Falls are a major problem in older (frail) adults, and in those persons with neuromusculoskeletal problems, leading not only to an increase of incapacity but also to an increase of morbidity and mortality. Falls account for 77% of all injury-related hospitalizations in Canada.10 Complications of falls include fractures and fear of falling (FOF) with consequent activity reduction and reduced independence, among others. When training balance on land, an individual’s performance may be diminished by a lack of confidence or a fear of falling. In an aquatic environment, the inherent viscosity of water serves as a postural support, promoting confidence and reducing the fear of falls. Aquatic therapy has the capacity to prevent deterioration and increase the quality of life within the elderly community as well as promoting and maintaining independence. A number of studies have investigated the efficacy of postural exercise programs in the aquatic environment, suggesting positive effects in older adults with coordination and balance deficits.11-15 Evidence based aquatic exercise programs that focus on balance should follow evidence from both land-based and water-based research. Programmatic description in the aquatic literature is often poor and does not always follow established land-based interventions such as using an obstacle course or performing Tai Chi in falls prevention programs. Land obstacle courses and Tai Chi are used successfully to increase balance and to reduce fall risk.16-19
Because of the similarities between Ai Chi and Tai Chi, it is tempting to refer to the results of Tai Chi research on various health status variables (keywords: stability, balance, postural control, postural sway, fall prevention). A simple search in PubMed gave 168 hits on Tai Chi AND balance (July 2010). Research outcomes mostly are positive, although the conclusion of a recent meta-analysis by Logghe et. al.20 was that currently there is insufficient evidence to conclude whether TC is effective in fall prevention, decreasing fear of falling or improving balance in people over age 50 years. Nevertheless Tai Chi is (also) recommended in various guidelines as an exercise to be included in balance training. 21-25
The Cochrane library includes 27 systematic reviews and meta-analyses with Tai Chi in the full text. A selection about neuromuscular diseases shows positive effects of Tai Chi on fall rate and risk of falling in elderly,26, 27 increase of lower extremity range of movement in patients with rheumatoid arthritis28 and a probable positive effect of Tai Chi on pain in patients with hip osteoarthritis.29
Ai Chi includes some of the variables that explain 68% of the effects of exercise on fall rate.30 The variables of the highly challenging balance exercises include movements of the centre of mass, minimized supportive use of the upper extremities and balancing with a narrow base. Also the total exercise dose should be over 50 hours of exercise. Ai Chi does not use the hands for support as long as arm movements are slow enough to not have “grip” on the water, the center of mass moves in many of the movements and also a narrow stance base is used in most of the positions. In order to make Ai Chi more challenging, the more static and stable parts could be modified or left out.

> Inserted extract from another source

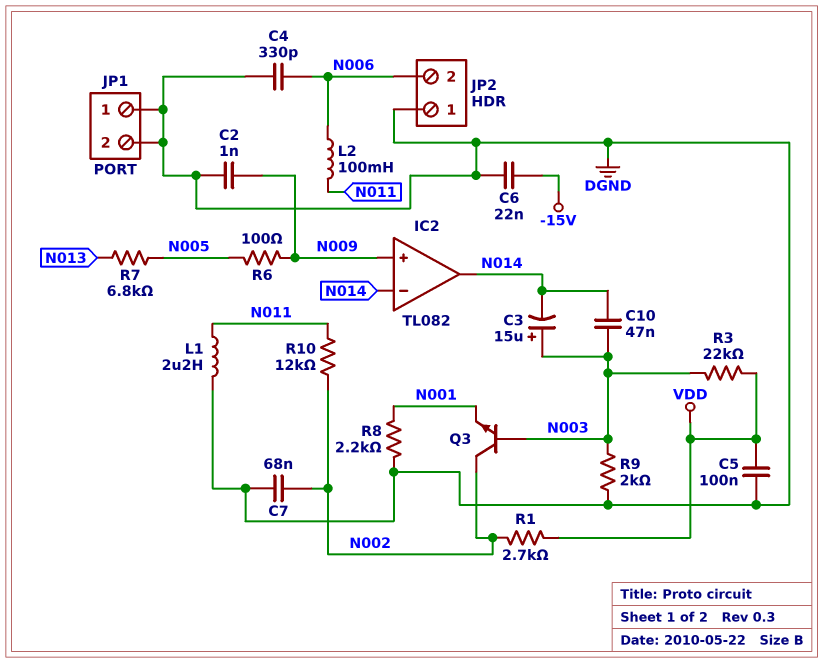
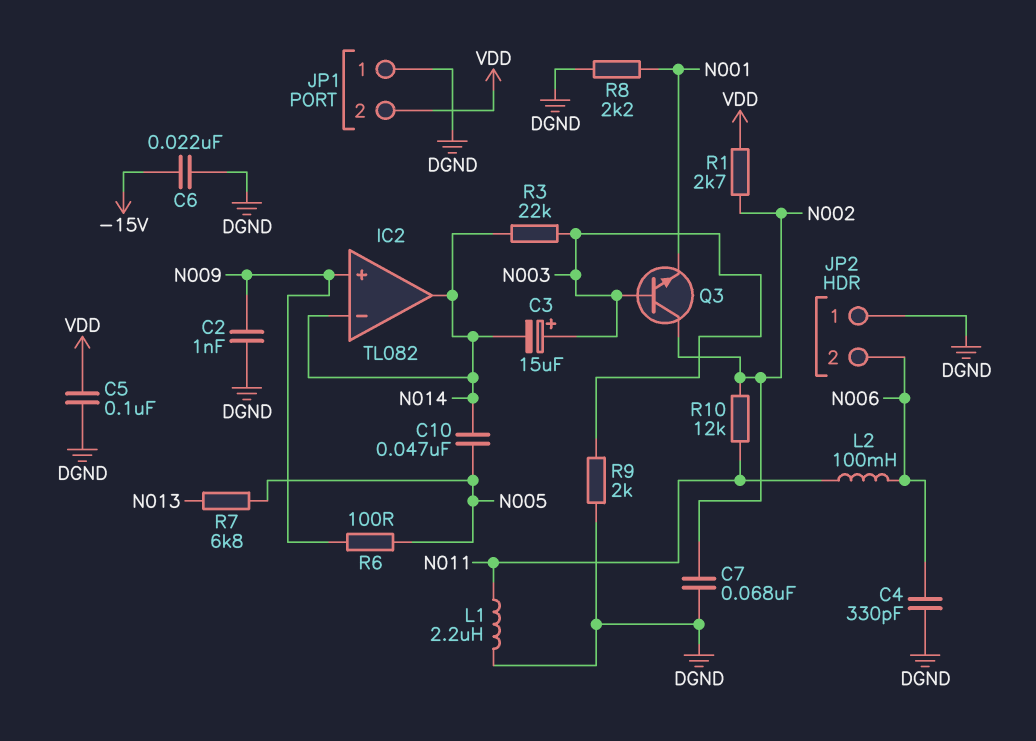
C10: 47nF (N003, N014) -> 47nF (N005, N014)
JP1 pin 2: DGND -> VDD
R3: 22k (N003, VDD) -> 22k (N003, N014)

Other adaptations of Ai Chi might be included, based on falls prevention research.
Lateral stability as well as lateral stepping skills are important factors in falls prevention.31,32 Implementing this in Ai Chi could mean:
- Working in tandem and unipedal positions, using asymmetric arm movements to prevent stabilisation through the symmetrical action of arms.
- Focusing on the cross-step movements, leaving out the pivots and asking clients to maintain a position after 2 steps
- Including side stepping without crossing feet
Being able to reach over a certain distance is well documented as a predictor for balance and for the risk to fall.33 Originally, functional reach was tested in the anterior direction but more recent also lateral reach and multi-directional reach have been introduced.
Ai Chi includes slow broad arm movements and potentially could yield more effect by increasing the range of movement and at various positions including a stop of some 2 seconds in order to challenge posture at the end of the reach.
The elderly can have difficulties in stepping over obstacles because of limited knee flexion and/or limited strength in plantar flexors.34
Ai Chi: anterior weight shift might more actively start with plantar flexion of the hind limb ankle and the swing leg could be moved with more knee flexion.
Gait variability decreases with age. One reason is the decrease of rotation in the spinal joints.35 This leads to turning the whole body while looking around, consequently decreasing the security of foot contact with the floor.
Ai Chi: focus on rotations in between pelvis and thorax and ask clients go more to the end of the active range of motion. In particular include movements where the eyes follow the hands in order to incorporate and increase cervical spine rotations.
Hip strategies are used when the area of support is small like on a balance beam or when the foot musculature cannot effectively stabilize the body because of a slippery surface36 or possibly also limited contact with the floor like in water. Hip strategies are more common in elderly and clients with lower extremity involvement.
Ai Chi: focus on hip extension and hip flexion and allow lateral hip movements during the tandem stance or unipedal movements.